━━ Extracted information ━━

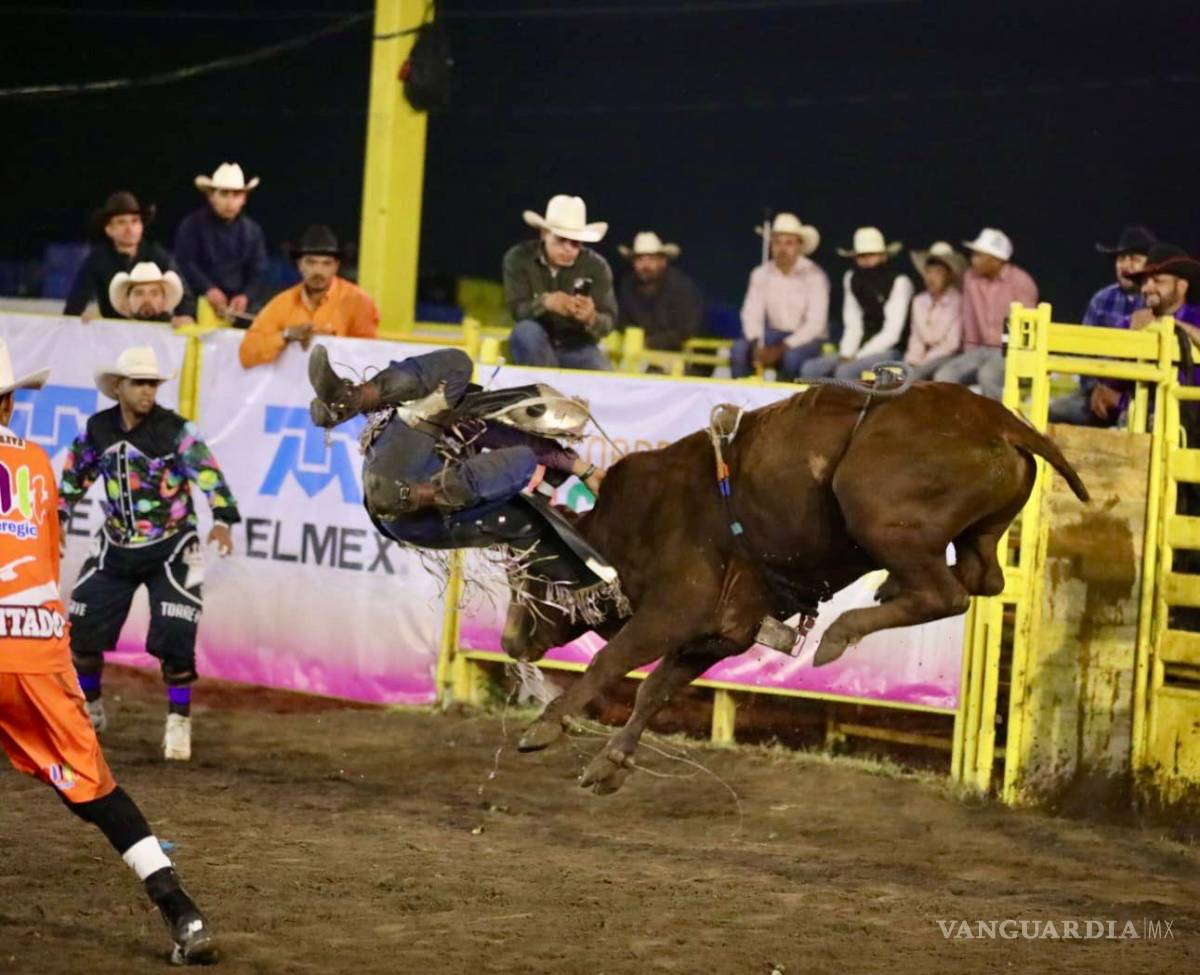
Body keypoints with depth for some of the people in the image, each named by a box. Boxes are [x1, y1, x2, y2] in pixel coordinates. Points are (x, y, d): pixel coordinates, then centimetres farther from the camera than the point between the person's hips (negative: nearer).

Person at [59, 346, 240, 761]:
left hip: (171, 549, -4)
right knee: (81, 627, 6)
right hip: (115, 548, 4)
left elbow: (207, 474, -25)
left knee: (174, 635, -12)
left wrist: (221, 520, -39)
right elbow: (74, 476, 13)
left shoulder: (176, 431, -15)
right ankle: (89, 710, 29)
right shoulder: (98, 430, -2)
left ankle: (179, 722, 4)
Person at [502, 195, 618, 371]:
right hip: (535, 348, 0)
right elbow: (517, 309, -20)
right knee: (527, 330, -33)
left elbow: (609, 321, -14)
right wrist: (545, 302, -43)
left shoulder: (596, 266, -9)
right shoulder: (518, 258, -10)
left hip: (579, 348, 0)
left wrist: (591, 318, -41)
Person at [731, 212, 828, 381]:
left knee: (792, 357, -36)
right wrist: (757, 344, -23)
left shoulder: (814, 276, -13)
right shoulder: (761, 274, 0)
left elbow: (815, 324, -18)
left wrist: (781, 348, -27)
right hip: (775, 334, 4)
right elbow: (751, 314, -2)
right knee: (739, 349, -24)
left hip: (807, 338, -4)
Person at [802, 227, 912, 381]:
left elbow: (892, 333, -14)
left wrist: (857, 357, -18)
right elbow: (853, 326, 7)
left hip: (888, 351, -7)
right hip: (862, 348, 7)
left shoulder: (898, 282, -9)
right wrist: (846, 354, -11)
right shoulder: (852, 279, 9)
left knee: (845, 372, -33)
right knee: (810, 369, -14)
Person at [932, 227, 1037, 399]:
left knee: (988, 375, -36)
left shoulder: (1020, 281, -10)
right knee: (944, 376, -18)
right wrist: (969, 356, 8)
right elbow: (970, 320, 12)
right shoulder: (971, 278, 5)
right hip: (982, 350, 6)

━━━

◆ Instructions to follow ◆
Please transcribe all of the records above exactly, leaving out any pictures.

◆ Answer space ◆
Body keypoints with depth for some of the people in the image, each named by a box. Boxes are [x1, y1, x2, y2] in pixel coordinates. Points are (x, y, d): pixel coordinates, then centimetres farther from the camera than the point between the person's hips (negative: nearer).

Person at [59, 346, 240, 761]:
left hip: (171, 549, -4)
right knee: (81, 627, 6)
right hip: (115, 548, 4)
left elbow: (207, 474, -25)
left knee: (174, 635, -12)
left wrist: (221, 520, -39)
right elbow: (74, 476, 13)
left shoulder: (176, 431, -15)
right ankle: (89, 710, 29)
right shoulder: (98, 430, -2)
left ankle: (179, 722, 4)
Person at [502, 195, 618, 371]:
right hip: (535, 348, 0)
right elbow: (517, 309, -20)
right knee: (527, 330, -33)
left elbow: (609, 321, -14)
right wrist: (545, 302, -43)
left shoulder: (596, 266, -9)
right shoulder: (518, 258, -10)
left hip: (579, 348, 0)
left wrist: (591, 318, -41)
Person at [731, 212, 828, 381]:
left knee: (792, 357, -36)
right wrist: (757, 344, -23)
left shoulder: (814, 276, -13)
right shoulder: (761, 274, 0)
left elbow: (815, 324, -18)
left wrist: (781, 348, -27)
right hip: (775, 334, 4)
right elbow: (751, 314, -2)
right knee: (739, 349, -24)
left hip: (807, 338, -4)
Person at [802, 227, 912, 381]:
left elbow: (892, 333, -14)
left wrist: (857, 357, -18)
right elbow: (853, 326, 7)
left hip: (888, 351, -7)
right hip: (862, 348, 7)
left shoulder: (898, 282, -9)
right wrist: (846, 354, -11)
right shoulder: (852, 279, 9)
left knee: (845, 372, -33)
right knee: (810, 369, -14)
Person at [932, 227, 1037, 399]:
left knee: (988, 375, -36)
left shoulder: (1020, 281, -10)
right knee: (944, 376, -18)
right wrist: (969, 356, 8)
right elbow: (970, 320, 12)
right shoulder: (971, 278, 5)
right hip: (982, 350, 6)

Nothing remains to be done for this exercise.